The other regulation will affect both the recreational and commercial harvest of species including Atlantic tuna, swordfish and sharks. Under the draft regulation, yellowfin tuna, which currently have no limit for recreational fishermen, will be limited to three fish per angler on each trip.
Shark fishing would be hardest hit by the regulations. With the exception of a handful of species that anglers are now prohibited from keeping, such as the great white shark, the current limit is two sharks per trip per day. The new regulation would ban the fishing of coastal sharks, such as the hammerhead, blue and tiger sharks, and set a limit of one deep-sea shark per boat per day.
Recreational anglers complain that the proposed regulations are “attacking the wrong people.”
“They’re not addressing the commercial industry, who are responsible for the decline in fish,” Sampson said.

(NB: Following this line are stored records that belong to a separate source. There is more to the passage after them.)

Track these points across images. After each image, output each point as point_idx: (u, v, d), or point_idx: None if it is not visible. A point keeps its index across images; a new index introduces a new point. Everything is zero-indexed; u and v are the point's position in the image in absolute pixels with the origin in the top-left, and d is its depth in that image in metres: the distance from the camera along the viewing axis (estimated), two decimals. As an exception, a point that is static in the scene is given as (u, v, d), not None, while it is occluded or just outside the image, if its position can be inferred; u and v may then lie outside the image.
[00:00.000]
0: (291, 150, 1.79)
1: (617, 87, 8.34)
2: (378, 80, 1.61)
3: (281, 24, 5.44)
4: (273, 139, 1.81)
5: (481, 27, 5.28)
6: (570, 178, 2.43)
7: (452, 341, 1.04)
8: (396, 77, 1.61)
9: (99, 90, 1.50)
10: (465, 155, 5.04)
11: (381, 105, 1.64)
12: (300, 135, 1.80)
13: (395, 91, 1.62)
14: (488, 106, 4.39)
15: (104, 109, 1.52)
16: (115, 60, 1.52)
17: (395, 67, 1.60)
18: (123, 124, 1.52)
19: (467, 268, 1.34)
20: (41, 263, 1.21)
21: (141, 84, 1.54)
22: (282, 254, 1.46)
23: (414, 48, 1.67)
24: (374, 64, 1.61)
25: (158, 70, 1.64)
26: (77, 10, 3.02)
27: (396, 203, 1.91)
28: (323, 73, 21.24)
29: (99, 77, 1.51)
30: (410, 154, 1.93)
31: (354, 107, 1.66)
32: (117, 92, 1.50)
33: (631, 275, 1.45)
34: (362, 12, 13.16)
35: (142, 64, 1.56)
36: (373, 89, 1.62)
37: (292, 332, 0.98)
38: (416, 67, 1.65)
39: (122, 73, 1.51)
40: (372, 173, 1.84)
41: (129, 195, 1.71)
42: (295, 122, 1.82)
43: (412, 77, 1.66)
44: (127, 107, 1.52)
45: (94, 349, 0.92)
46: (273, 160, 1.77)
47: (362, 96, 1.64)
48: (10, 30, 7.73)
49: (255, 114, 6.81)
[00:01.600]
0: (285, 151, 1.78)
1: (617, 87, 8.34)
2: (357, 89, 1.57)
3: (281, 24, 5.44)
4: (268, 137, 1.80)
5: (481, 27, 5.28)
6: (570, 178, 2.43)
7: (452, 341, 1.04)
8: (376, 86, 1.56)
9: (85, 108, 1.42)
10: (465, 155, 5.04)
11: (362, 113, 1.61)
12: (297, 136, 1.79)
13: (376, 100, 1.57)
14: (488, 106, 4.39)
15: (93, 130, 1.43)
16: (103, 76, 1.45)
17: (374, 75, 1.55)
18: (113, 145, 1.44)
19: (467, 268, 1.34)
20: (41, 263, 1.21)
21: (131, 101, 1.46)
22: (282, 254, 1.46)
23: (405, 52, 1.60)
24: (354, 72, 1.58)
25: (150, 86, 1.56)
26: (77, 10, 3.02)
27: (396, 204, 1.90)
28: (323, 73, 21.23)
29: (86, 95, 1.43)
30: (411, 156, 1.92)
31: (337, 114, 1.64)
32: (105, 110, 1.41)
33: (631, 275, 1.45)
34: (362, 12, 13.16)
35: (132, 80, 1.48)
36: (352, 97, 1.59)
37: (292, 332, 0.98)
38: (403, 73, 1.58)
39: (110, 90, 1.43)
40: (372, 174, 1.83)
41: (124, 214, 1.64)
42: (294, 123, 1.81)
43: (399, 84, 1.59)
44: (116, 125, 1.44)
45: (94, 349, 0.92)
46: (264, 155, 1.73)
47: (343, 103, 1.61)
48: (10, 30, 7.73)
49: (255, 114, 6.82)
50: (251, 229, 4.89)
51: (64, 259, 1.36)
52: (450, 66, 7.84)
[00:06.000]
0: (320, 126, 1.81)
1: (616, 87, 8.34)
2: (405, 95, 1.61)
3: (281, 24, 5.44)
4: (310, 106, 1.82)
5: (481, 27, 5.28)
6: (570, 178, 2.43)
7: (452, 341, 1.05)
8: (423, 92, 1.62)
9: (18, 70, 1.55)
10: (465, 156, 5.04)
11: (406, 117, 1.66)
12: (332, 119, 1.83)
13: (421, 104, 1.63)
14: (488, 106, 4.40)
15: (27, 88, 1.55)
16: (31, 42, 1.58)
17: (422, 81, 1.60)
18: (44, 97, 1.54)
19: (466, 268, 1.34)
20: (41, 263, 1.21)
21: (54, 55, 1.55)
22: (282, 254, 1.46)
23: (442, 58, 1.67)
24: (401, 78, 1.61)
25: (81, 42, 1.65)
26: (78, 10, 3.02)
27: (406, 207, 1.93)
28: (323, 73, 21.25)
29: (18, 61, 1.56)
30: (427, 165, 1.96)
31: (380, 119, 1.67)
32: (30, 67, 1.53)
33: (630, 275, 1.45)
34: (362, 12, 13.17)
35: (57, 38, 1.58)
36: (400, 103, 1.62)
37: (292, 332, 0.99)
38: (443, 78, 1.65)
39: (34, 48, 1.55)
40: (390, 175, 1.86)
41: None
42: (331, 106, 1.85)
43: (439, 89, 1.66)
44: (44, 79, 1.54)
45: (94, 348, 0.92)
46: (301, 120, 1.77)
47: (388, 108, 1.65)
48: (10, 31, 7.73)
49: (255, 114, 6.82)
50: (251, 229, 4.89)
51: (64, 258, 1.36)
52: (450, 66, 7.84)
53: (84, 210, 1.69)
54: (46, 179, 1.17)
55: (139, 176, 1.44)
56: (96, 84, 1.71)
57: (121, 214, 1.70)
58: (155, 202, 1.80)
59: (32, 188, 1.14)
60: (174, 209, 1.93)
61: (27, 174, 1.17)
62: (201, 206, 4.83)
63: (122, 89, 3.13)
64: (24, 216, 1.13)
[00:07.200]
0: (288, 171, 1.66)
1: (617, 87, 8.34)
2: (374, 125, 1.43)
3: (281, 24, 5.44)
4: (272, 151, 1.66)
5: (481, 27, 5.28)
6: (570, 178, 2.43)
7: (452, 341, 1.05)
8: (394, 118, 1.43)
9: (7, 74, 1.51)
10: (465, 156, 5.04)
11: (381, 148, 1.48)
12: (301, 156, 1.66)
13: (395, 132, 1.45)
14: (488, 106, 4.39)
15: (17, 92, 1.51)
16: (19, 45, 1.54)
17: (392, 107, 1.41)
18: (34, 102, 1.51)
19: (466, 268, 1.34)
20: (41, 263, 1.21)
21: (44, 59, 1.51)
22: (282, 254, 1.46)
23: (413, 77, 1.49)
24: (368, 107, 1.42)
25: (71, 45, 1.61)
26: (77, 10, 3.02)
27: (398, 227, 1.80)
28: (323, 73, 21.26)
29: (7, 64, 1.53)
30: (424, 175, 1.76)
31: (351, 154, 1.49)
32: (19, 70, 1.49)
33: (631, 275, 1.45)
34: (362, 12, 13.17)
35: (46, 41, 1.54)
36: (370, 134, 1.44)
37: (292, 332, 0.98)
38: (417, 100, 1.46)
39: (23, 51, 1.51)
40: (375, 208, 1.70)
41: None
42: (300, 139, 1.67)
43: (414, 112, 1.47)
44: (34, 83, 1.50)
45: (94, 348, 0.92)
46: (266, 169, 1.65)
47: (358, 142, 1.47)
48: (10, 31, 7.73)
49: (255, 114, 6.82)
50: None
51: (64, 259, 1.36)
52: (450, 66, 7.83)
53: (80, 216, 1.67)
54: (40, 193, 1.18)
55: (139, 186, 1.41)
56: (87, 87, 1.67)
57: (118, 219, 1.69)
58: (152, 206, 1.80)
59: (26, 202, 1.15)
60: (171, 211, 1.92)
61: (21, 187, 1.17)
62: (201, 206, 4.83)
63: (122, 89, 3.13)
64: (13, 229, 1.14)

But commercial fishermen do not like the draft regulation either. Nelson Beideman, executive director of the Blue Water Fishermen’s Association, said commercial fishermen are already over-regulated and blamed foreign fishermen for depleting Atlantic waters.
He said U.S. and Canadian commercial fishermen follow tight international catch standards, but that European and Asian ships fishing the North Atlantic do not follow conservative practices.
Beideman said commercial boats already endure strict federal monitoring and regulation, even though they harvest about the same number as recreational fishermen.
He said the proposed regulations would hurt “longline” fishermen, those in 60- to 80-foot commercial vessels that trail fishing line averaging 25 miles in length, with hooks set every 300 feet. The boats fish 80 to 300 miles offshore for several weeks at a time.
“It will destroy the economics of pelagic (deep sea) fishing and we will have to go to court” if the proposals become regulation, he said.
But David Wilmot, the director of the Ocean Wildlife Campaign Coalition, said the proposed regulations “came up far to short” in protecting the large ocean fish. Although his group supports much of what is being proposed, “there are too many huge gaps,” he said.
One the most glaring holes, he said, is the failure to protect marlin and swordfish that are now accidentally caught on longlines. Known as by-catch, the dead fish are thrown overboard and account for the loss of 30,000 to 40,000 swordfish a year, Wilmot claimed.
“(The Fisheries Service) used some rhetoric and proposed basically nothing to protect the marlin,” he said.
One thing all sides agree on is that some sort of protection is needed.
“You might have tourists participating in recreational fishing this year, no problem,” said Sherman Baynard, chairman of the Maryland chapter of the Coastal Conservation Association, which seeks to protect fish in the interest of recreational anglers. “But in 10 years there might not be an industry left.”